Nigeria is also experiencing rapid urbanisation, with the urban population rising to 54.28 per cent in December 2023 from 46.12 per cent in 2013. Internet penetration has continued to expand, reaching 48.15 per cent in April 2025, up from 45.57 per cent in August 2023 and 31.48 per cent in December 2018.

Tele-density stood at 79.65 per cent in May 2025 compared with 76.08 per cent in December 2024, although it declined from 102.97 per cent in December 2023 due to data clean-up carried out in April 2024.

Nigeria also ranks 11th globally in terms of internet users, with about 123 million people online, more than 84 per cent of whom access the internet through mobile devices.

Adedipe noted that domestic oil refining capacity continues to expand, while manufacturing activity is gradually reviving and interest in non-oil exports is increasing. He added that improvements in infrastructure are expected to gradually reduce the cost of doing business.

According to him, sustained reforms will enhance global competitiveness, improve the ease of doing business, and reduce opportunities for economic rent-seeking.

The Central Bank of Nigeria emphasised that monetary reforms cannot succeed without strong coordination with fiscal policy. The alignment between both policies, the apex bank said, has already produced tangible results, including lower domestic borrowing costs, improved liquidity conditions, and more predictable fiscal operations.

One key development is the discontinuation of direct deficit financing by the Central Bank. Cardoso described the policy as a firm commitment to fiscal discipline. “This stance is unequivocal as there will be no return to the practice of financing fiscal deficits by the Central Bank,” he said.

He also noted that fiscal authorities have implemented several institutional reforms, including a Revenue Optimisation framework, the establishment of a National Revenue Agency, and upgrades to the Treasury Single Account system.

According to him, these measures are aimed at strengthening revenue mobilisation and improving public financial management.

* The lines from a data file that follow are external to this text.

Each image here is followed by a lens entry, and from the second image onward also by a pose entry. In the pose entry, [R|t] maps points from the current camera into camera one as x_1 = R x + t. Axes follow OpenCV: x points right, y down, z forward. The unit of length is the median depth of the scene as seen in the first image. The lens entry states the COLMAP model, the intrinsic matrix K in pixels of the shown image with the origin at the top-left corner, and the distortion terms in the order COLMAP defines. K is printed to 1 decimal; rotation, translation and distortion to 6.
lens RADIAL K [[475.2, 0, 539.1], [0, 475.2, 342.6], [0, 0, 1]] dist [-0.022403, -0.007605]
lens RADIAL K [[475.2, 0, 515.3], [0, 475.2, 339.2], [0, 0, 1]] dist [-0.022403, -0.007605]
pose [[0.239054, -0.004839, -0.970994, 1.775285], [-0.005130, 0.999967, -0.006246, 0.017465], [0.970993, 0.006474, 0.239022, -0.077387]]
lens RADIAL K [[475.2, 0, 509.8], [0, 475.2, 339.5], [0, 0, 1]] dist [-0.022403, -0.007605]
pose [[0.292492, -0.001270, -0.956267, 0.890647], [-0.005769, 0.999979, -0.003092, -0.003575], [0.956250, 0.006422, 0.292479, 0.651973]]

“As we transition towards a full-fledged inflation-targeting framework, this partnership will deepen, ensuring fiscal and monetary policies reinforce each other in delivering durable price stability,” Cardoso said.

Oil sector performance

Meanwhile, the Nigerian National Petroleum Company Limited reported a profit after tax of N385bn in January 2026, even as crude oil and condensate production rose to 1.64 million barrels per day, according to the firm’s latest monthly operational report.

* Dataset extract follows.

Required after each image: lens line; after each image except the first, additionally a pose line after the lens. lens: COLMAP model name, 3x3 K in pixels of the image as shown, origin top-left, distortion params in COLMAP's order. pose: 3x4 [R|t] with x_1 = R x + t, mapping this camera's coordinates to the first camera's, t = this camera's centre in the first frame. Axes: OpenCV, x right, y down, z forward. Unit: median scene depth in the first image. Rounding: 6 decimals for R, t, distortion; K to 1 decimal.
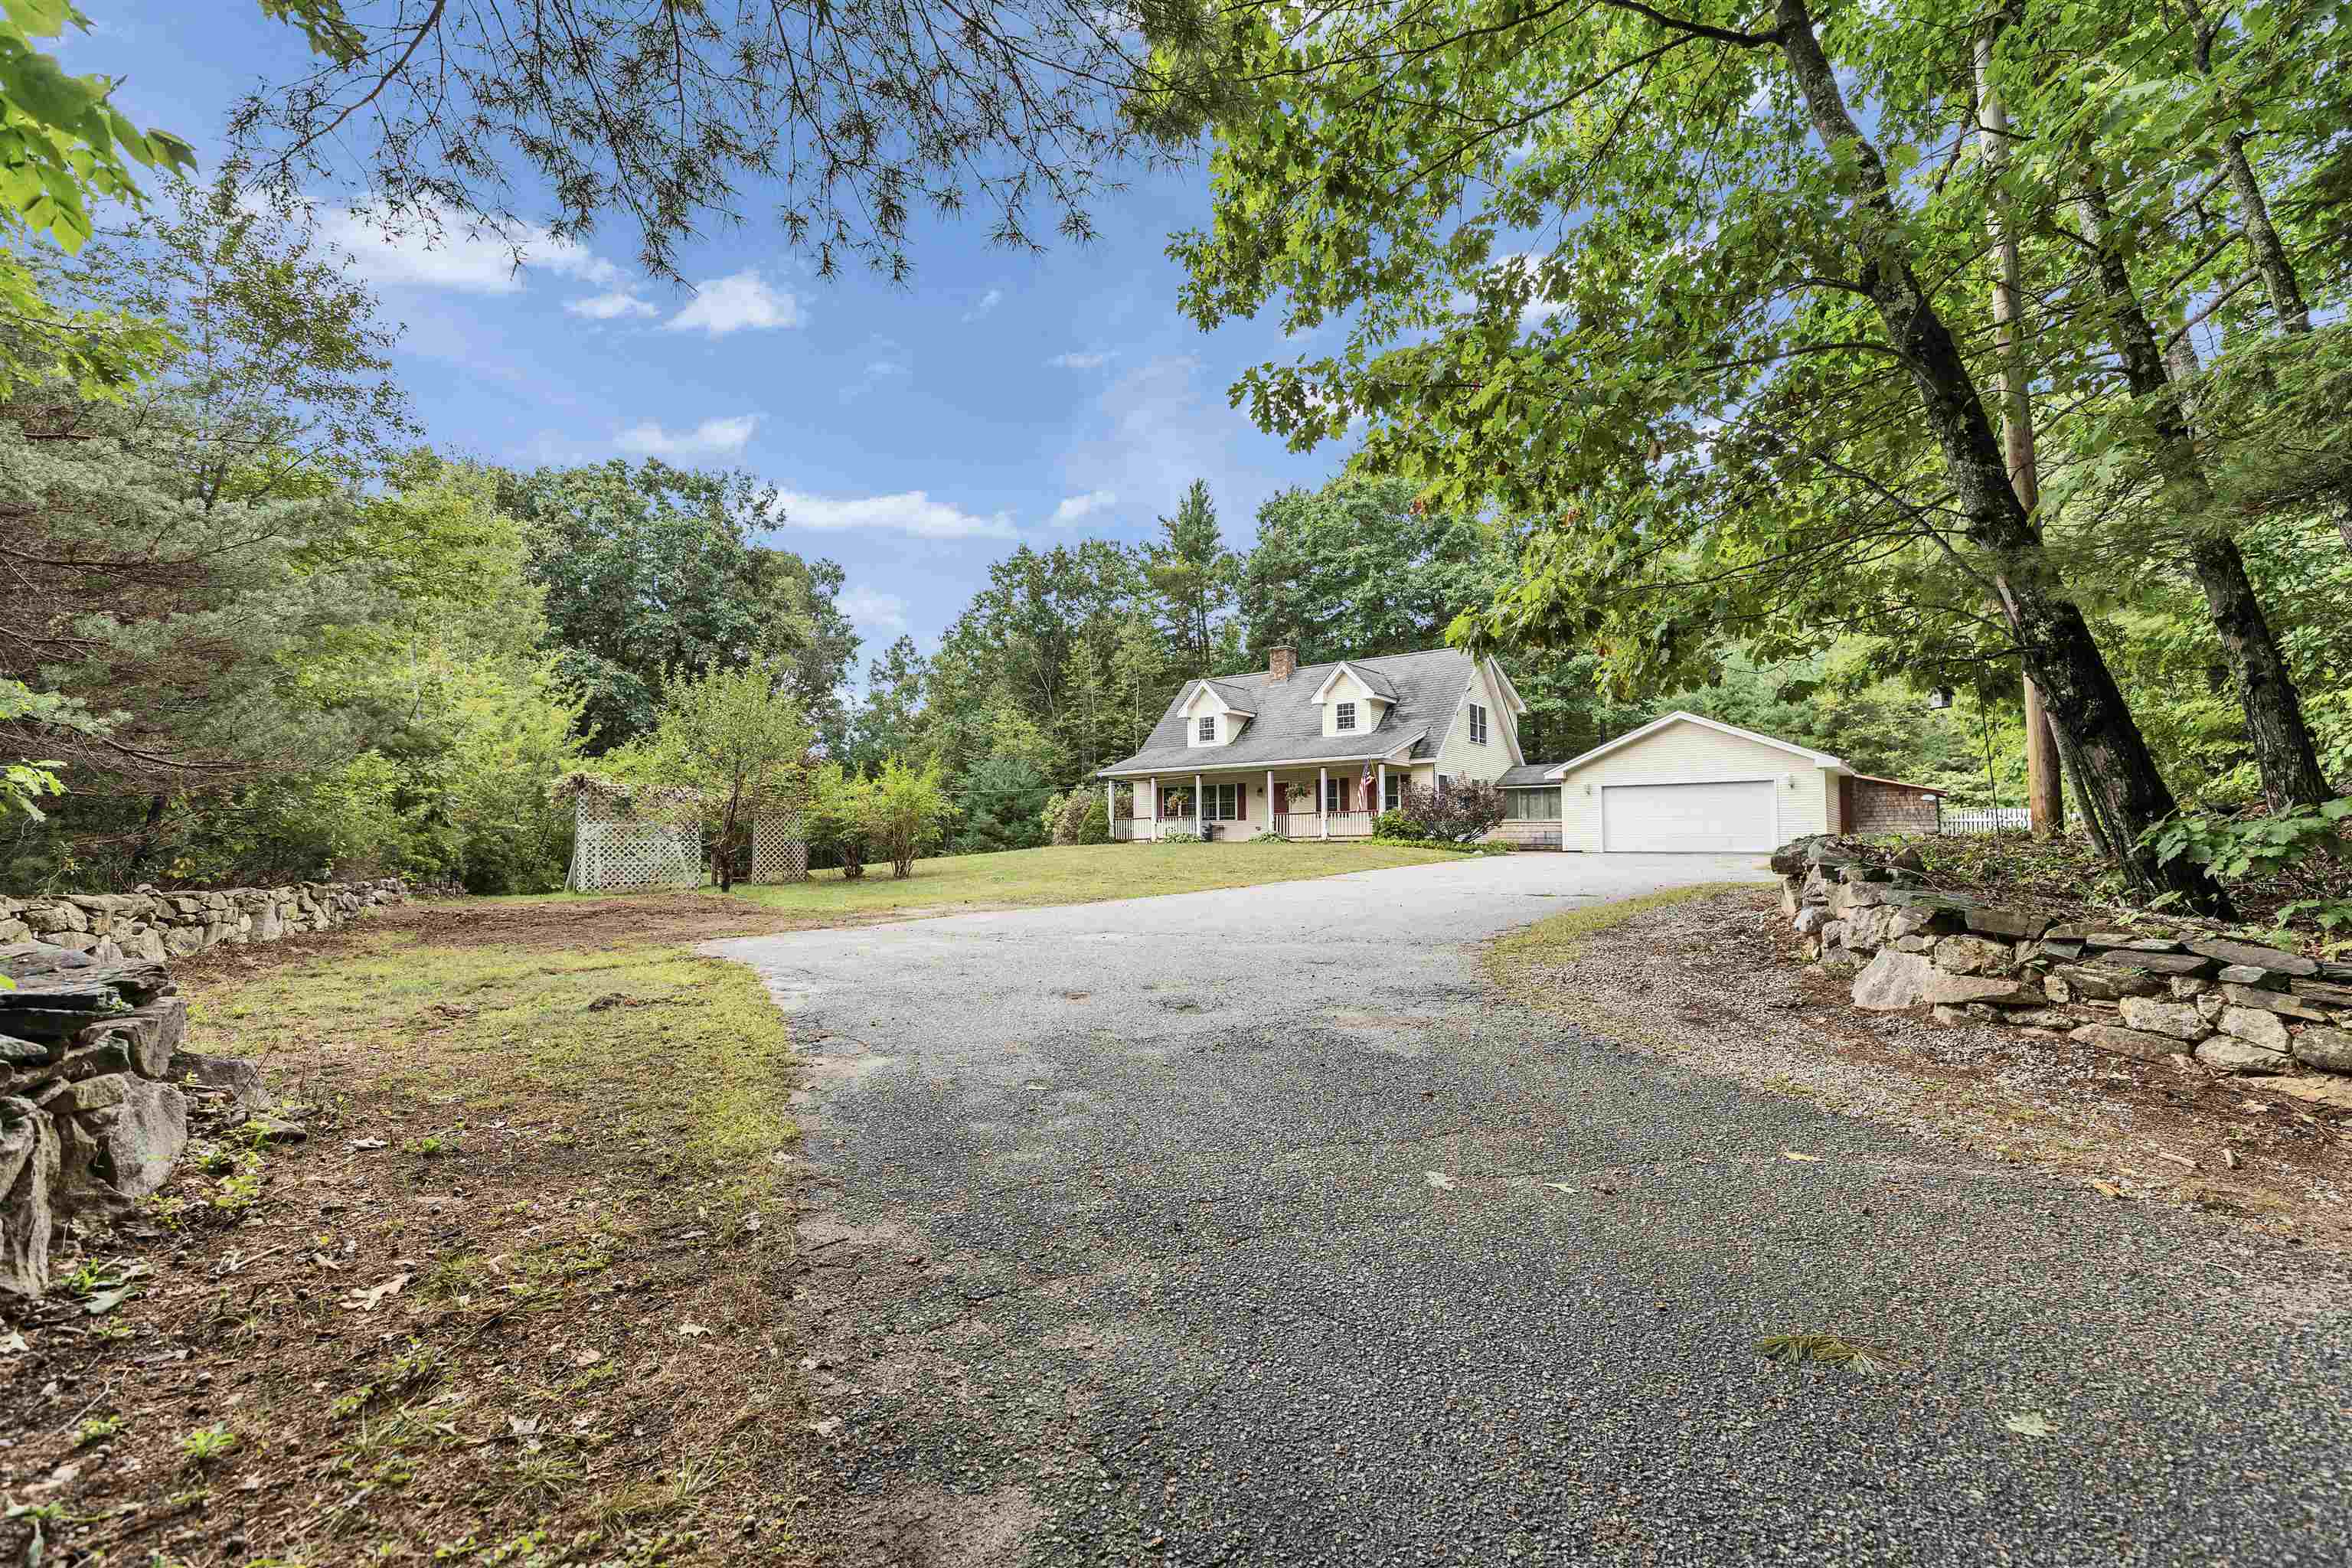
lens RADIAL K [[1087.1, 0, 1167.5], [0, 1087.1, 789.4], [0, 0, 1]] dist [0.002626, 0.000001]
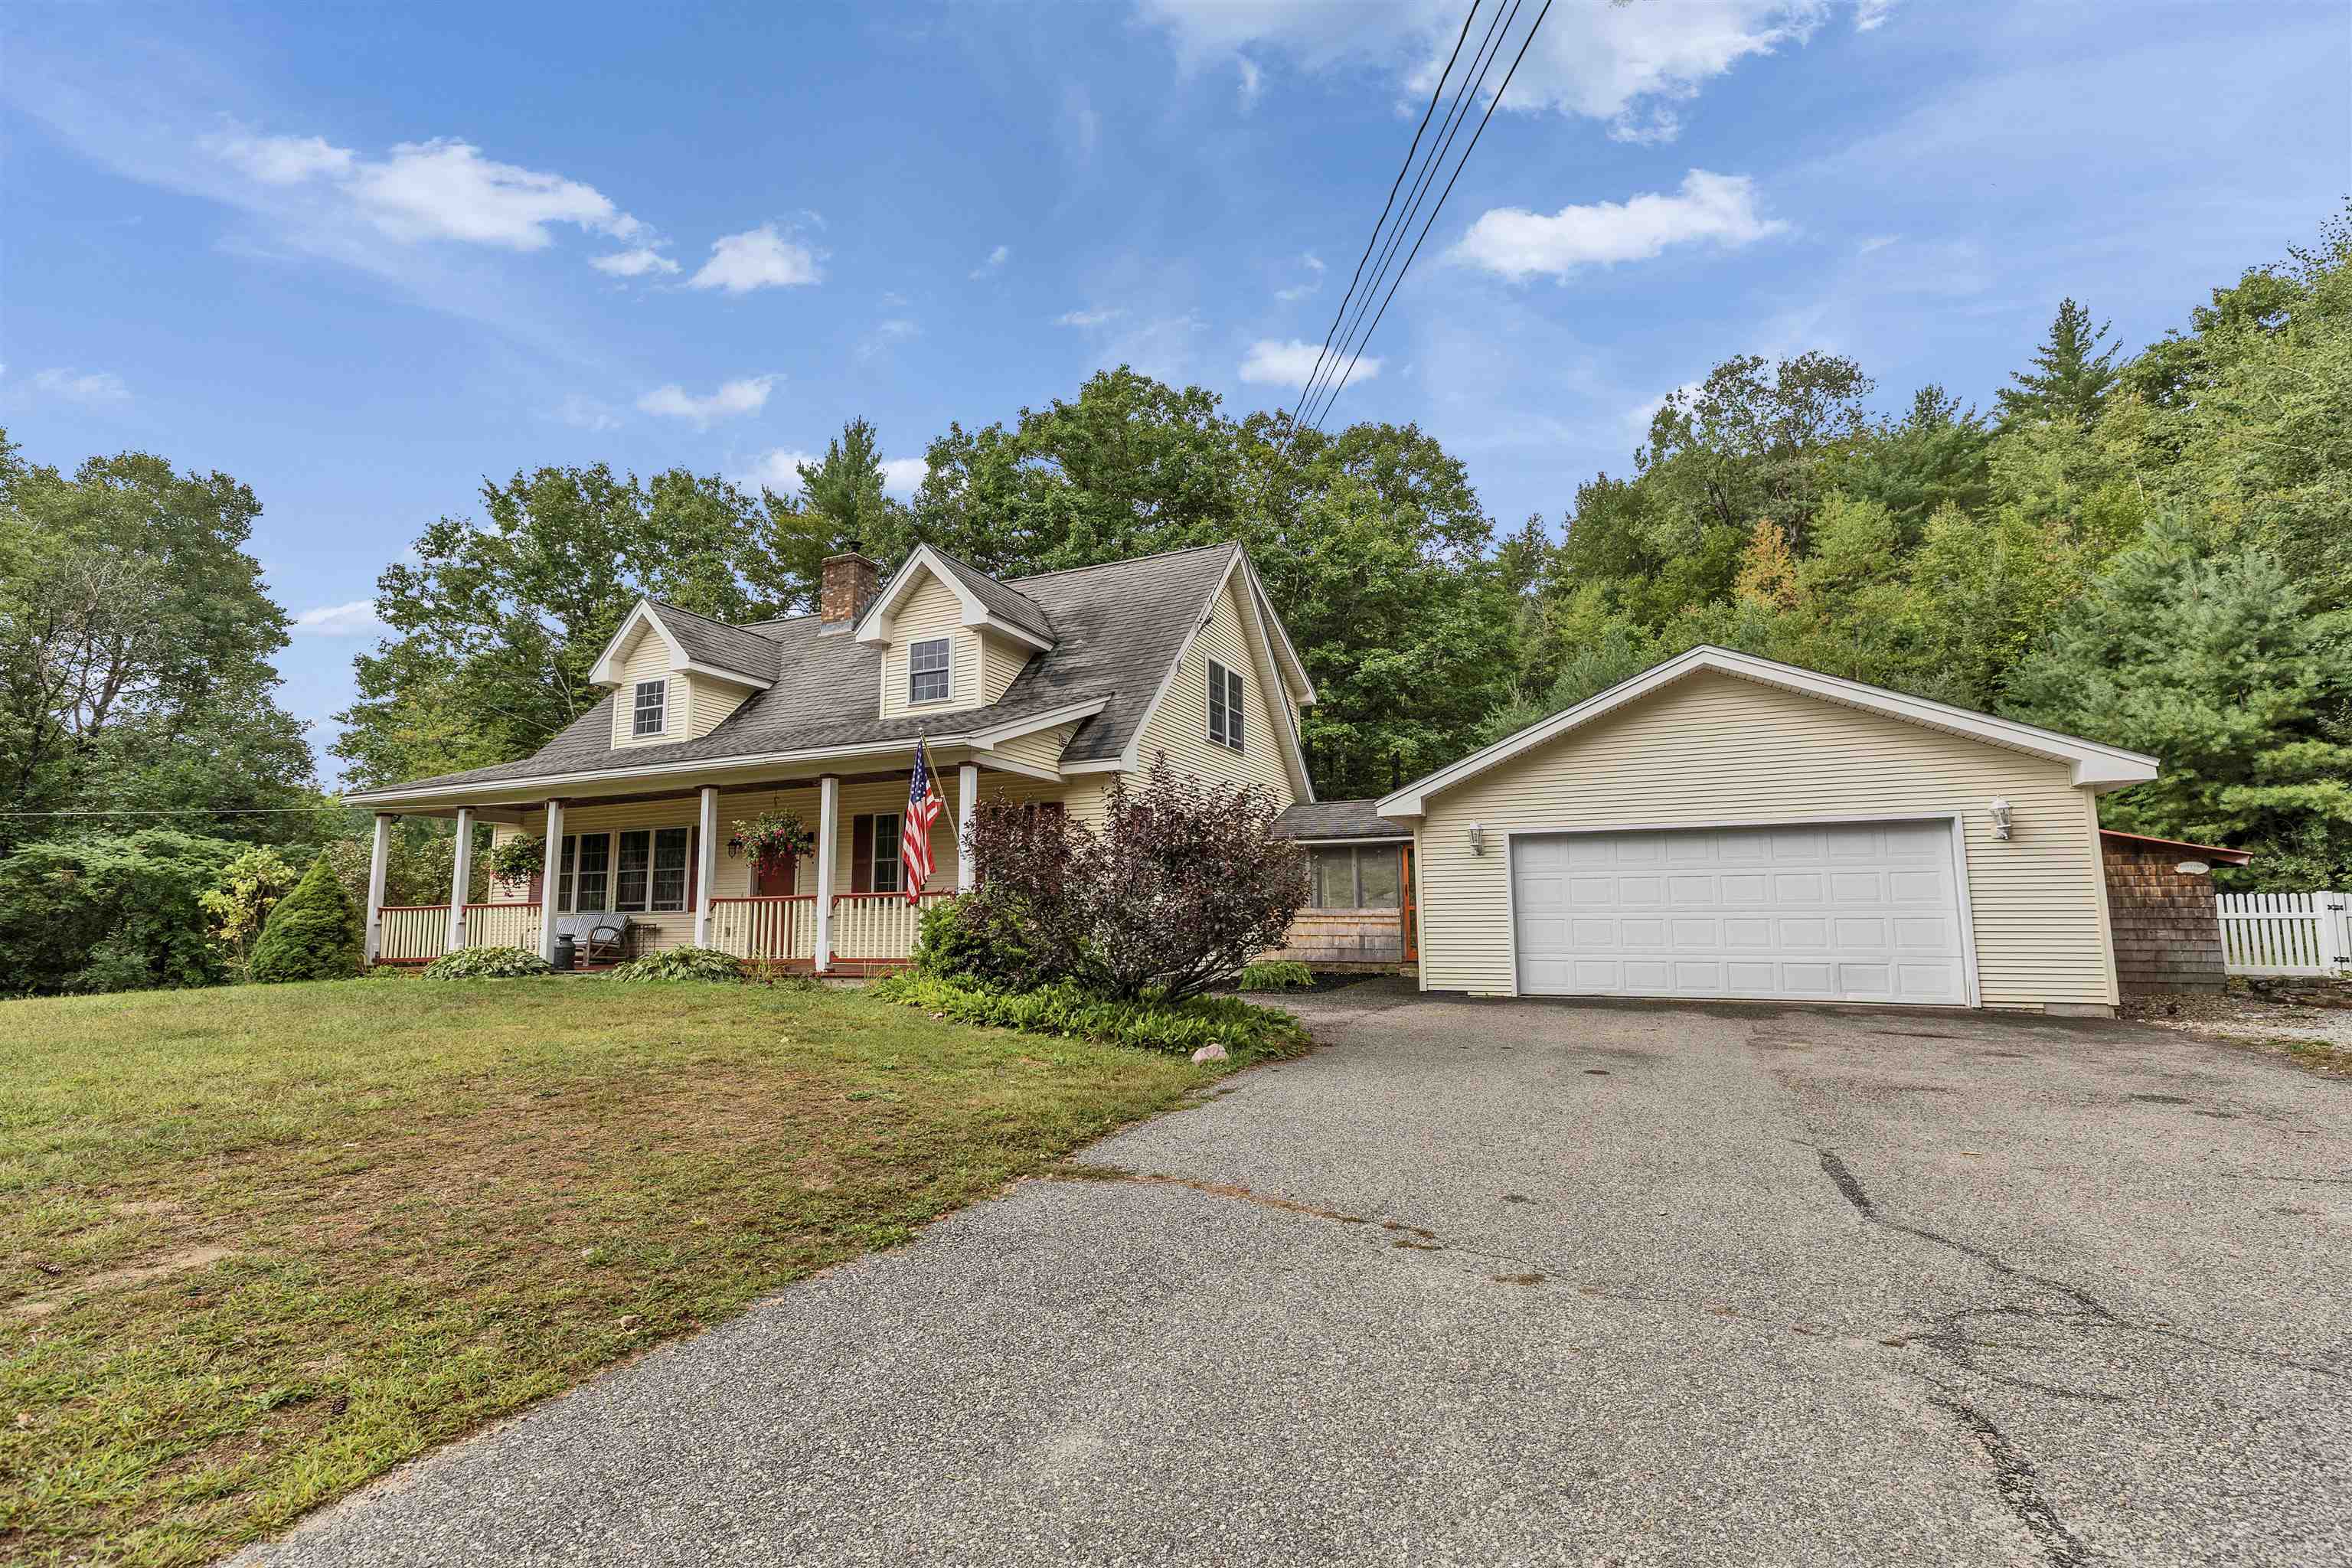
lens RADIAL K [[1054.3, 0, 1176.6], [0, 1054.3, 777.1], [0, 0, 1]] dist [0.002096, -0.000258]
pose [[0.974656, 0.026483, 0.222136, 0.165108], [-0.008690, 0.996701, -0.080699, 0.007512], [-0.223540, 0.076723, 0.971670, 0.567527]]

The PUNCH reported on Tuesday that the January 2026 NNPC Monthly Report Summary, released on Monday, showed that the state-owned energy company generated N2.571tn in revenue during the month while remitting N726bn as statutory payments to the Federation.

This means the company recorded a sharp 47 per cent decline in its monthly revenue, which fell from N4.82tn in December 2025 to N2.57tn in January 2026. This contraction came despite a marginal increase in the company’s profit after tax.

The report indicated that production recovery during the month was driven largely by the completion of maintenance work at key offshore assets, particularly the Agbami field, as well as operational improvements in other upstream facilities.

It disclosed that Nigeria produced 1.64 million barrels per day, up from 1.55 million barrels per day recorded in December 2025. This represents an increase of 0.09mbpd, or about 5.8 per cent month-on-month.

The development indicates a partial recovery from the production slowdown recorded in the last quarter of 2025, when output had slipped to around 1.54mbpd in October and 1.55mbpd in December.